For all of Trump’s bluster, he generally proved ineffective at creating durable policy change — with the exception of the federal bench with its lifetime appointments, though how those judges rule in any given case is far from certain. Trump himself proved so personally unpopular that the conservative mainstreaming of Trumpism couldn’t save his doomed 2020 campaign. And Trump will spend the next four years separated from the social media platforms and presidential podium that made him a constant presence in American life.

“I don’t think they believe that Trump will actually be a candidate in 2024,” Republican strategist Mac Stipanovich told The Orlando Sentinel of the candidates coming up behind him.

While Trump was almost certainly boosted by the American Conservative Union’s decision to host CPAC right on his Palm Beach doorstep — a conscious effort at a “Trump coronation,” according to former ACU chief Al Cardenas — that decision only underscored his weakness by revealing the relative strength of his would-be heirs, DeSantis in particular.
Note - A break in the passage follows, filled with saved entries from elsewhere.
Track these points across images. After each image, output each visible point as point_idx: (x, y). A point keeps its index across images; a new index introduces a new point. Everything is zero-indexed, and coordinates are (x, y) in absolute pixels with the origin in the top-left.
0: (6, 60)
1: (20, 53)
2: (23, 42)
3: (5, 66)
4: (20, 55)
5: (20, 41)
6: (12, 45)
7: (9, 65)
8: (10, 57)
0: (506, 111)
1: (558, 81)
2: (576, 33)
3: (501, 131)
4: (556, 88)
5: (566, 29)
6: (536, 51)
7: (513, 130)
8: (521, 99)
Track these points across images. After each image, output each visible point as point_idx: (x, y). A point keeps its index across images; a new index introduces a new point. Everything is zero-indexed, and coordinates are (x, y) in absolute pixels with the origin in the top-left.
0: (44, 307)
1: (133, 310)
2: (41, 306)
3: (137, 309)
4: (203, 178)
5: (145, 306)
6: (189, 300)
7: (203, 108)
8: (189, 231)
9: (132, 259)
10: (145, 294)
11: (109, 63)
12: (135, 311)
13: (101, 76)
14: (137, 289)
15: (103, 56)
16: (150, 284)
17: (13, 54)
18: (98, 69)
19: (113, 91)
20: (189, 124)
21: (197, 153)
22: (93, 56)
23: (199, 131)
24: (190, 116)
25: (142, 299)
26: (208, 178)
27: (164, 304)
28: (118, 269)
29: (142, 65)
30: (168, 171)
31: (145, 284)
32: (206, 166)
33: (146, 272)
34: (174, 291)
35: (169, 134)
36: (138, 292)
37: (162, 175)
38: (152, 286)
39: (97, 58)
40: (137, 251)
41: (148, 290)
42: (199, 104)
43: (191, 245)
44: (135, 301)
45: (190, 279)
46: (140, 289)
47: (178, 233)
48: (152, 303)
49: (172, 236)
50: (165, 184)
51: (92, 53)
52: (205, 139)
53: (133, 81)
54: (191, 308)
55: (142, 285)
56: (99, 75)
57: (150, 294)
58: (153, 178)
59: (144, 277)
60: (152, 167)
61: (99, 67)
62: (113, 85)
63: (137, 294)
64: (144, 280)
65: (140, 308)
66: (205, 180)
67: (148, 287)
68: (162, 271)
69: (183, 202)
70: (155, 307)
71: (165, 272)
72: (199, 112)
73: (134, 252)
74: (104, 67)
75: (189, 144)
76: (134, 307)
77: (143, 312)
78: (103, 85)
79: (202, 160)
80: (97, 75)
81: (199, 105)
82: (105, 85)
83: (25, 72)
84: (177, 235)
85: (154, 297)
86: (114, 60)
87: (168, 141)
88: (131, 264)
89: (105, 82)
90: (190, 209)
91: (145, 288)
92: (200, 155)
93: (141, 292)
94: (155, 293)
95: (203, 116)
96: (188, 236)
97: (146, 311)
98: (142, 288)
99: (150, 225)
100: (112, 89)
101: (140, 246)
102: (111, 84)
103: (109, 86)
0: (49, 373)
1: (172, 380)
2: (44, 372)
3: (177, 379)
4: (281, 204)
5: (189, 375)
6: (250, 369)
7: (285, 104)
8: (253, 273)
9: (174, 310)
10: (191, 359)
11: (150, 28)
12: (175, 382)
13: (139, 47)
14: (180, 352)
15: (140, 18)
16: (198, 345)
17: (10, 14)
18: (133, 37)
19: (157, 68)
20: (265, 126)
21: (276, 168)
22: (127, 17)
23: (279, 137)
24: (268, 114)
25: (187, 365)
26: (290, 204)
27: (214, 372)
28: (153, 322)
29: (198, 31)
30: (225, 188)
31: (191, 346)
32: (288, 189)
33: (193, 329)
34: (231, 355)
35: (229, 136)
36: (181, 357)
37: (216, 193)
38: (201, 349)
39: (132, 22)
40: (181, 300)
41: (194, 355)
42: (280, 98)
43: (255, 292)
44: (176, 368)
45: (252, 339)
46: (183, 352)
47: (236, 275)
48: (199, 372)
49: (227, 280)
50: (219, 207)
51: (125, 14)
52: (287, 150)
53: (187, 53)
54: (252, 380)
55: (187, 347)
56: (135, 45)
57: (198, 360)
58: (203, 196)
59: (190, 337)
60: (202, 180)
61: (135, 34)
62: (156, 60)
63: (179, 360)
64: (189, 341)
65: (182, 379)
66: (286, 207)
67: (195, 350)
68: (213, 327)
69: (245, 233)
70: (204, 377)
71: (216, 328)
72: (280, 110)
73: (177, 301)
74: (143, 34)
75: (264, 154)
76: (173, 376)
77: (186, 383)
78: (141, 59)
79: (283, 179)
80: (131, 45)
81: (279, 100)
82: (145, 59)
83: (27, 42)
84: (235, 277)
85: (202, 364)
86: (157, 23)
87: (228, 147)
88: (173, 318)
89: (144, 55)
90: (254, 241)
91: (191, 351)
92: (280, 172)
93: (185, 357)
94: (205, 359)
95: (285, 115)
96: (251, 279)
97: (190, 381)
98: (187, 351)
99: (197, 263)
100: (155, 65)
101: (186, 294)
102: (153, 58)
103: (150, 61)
Though Sens. Josh Hawley of Missouri and Ted Cruz of Texas have tried to position themselves as the presumptive heir to the MAGA movement, CPAC voters left Florida unconvinced: When Trump was excluded as an option, Cruz garnered support from only 7 percent of those polled. Hawley drew only 3 percent, on par with Fox News host Tucker Carlson.

Trump’s biggest competitor, it turns out, is much closer to Mar-a-Lago. DeSantis, who cribbed Martin Luther King Jr.’s “I Have a Dream” speech in welcoming CPAC attendees to Florida’s “oasis of freedom,” also stands out as the runaway 2024 favorite among hard-line GOP voters (admittedly he was probably also boosted by local supporters at the convention).
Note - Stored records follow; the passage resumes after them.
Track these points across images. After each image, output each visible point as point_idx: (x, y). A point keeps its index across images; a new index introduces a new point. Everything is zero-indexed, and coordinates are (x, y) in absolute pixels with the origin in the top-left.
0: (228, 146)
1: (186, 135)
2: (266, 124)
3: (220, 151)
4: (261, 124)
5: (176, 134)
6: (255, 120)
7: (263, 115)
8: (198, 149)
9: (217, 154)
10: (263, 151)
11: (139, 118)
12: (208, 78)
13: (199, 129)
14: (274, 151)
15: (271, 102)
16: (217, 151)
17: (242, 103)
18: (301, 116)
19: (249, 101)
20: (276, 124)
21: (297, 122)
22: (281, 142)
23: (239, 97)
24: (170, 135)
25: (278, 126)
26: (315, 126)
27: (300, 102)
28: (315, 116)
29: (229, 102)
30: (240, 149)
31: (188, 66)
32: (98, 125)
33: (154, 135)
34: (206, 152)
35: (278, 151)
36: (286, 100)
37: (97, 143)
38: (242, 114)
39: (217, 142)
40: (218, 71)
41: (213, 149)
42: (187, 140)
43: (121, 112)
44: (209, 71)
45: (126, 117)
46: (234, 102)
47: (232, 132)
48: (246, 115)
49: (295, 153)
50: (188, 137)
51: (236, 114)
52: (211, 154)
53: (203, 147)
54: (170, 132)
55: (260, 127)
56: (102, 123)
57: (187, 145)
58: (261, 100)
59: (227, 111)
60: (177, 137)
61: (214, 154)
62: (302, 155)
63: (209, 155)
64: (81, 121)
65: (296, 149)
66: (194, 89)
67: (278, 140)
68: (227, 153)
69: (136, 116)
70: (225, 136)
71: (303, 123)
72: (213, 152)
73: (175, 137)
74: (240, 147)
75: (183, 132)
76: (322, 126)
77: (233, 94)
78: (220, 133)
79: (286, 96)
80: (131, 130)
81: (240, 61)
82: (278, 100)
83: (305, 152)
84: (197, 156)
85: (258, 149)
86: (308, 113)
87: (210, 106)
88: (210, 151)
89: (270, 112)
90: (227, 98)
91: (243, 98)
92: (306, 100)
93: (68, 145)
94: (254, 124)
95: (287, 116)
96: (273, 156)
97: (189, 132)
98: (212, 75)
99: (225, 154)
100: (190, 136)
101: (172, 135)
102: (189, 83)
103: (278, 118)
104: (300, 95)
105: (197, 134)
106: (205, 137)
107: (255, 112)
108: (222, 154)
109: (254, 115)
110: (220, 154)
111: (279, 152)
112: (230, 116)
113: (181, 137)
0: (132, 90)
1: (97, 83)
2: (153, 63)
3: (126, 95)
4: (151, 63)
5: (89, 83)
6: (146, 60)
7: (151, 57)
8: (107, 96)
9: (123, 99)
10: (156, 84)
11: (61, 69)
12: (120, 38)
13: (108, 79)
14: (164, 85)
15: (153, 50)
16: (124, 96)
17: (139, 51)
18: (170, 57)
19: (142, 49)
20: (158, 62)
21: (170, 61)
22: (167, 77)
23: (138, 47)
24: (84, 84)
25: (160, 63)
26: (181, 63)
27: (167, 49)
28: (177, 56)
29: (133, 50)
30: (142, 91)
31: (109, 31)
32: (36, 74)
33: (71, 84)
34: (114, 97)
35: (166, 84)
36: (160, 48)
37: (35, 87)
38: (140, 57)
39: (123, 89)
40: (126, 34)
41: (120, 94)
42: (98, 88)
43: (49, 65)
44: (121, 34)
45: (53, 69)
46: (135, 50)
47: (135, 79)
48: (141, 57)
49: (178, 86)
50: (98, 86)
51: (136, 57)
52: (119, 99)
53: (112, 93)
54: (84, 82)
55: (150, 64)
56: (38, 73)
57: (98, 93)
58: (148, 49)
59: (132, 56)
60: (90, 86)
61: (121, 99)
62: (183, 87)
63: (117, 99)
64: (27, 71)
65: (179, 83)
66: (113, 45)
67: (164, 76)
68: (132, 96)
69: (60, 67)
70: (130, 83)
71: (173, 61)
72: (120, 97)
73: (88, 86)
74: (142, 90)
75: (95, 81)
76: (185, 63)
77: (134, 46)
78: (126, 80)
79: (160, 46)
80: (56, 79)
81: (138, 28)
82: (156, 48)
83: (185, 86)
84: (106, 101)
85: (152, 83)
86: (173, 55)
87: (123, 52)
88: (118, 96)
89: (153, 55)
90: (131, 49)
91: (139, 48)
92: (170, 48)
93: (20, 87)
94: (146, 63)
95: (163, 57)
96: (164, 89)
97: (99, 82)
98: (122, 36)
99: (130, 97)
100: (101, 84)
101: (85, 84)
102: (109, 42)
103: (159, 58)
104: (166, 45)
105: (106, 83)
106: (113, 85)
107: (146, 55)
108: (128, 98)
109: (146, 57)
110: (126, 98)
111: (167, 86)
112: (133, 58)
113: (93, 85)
With Trump removed from the CPAC survey, DeSantis easily lapped the field with a staggering 43 percent. His closest challenger, South Dakota Gov. Kristi Noem, barely broke double digits, at 11 percent. The sharp rise of the DeSantis movement complicates an already difficult electoral math for Trump, who would face the real risk of losing Florida — now his adopted home state — to a governor whose approval rating far outperforms not only Trump’s, but every other GOP elected official in Florida.

While CPAC represents only one flank of the enduring Republican base, it is a crucial one. An unknown portion of rank-and-file Republican voters left the party following the Capitol attacks, and that Great Defection had the perverse effect of strengthening far-right control of the party at a critical moment. With moderates fleeing and critical voices like Sens. Pat Toomey of Pennsylvania and Ben Sasse of Nebraska rebuked and censured by their state parties for supporting impeachment, MAGA advocates once stuck with Trump now have an overflowing buffet of ideologically aligned candidates from which to choose.

And given that his electoral defeat resulted in the former president facing an impeachment charge of inciting an insurrection, even the unrepentant Trump might have second thoughts about entering the 2024 race when candidates like DeSantis are actively transforming his movement into more concrete action. And Trump’s declining popularity indicates that what Republican voters find unpalatable is Trump himself.

DeSantis is positioned to burnish his conservative credentials in the upcoming state legislative session. A recent survey of Florida political experts — more than half of whom are Republicans and a quarter Democrats — expect DeSantis to come away from the session with big victories on red-meat GOP proposals like an anti-rioting bill targeting liberal groups like Black Lives Matter and new voter suppression legislation. With the votes to pass any legislation they want, DeSantis and Florida Republicans can credibly claim to be a more effective, less distracting version of Trump.

Trump will remain a vengeful voice within the GOP even if he forgos a third campaign for the White House. But having made their performative point in elevating Trump to the presidency in 2016, Republican voters may now want to prove that Trumpism can produce lasting policies that reshape American life. Unfortunately for a man who billed himself as a legendary dealmaker, Trump failed to enshrine his voters’ values into sweeping law, and that failure now has the movement he energized quietly weighing its options.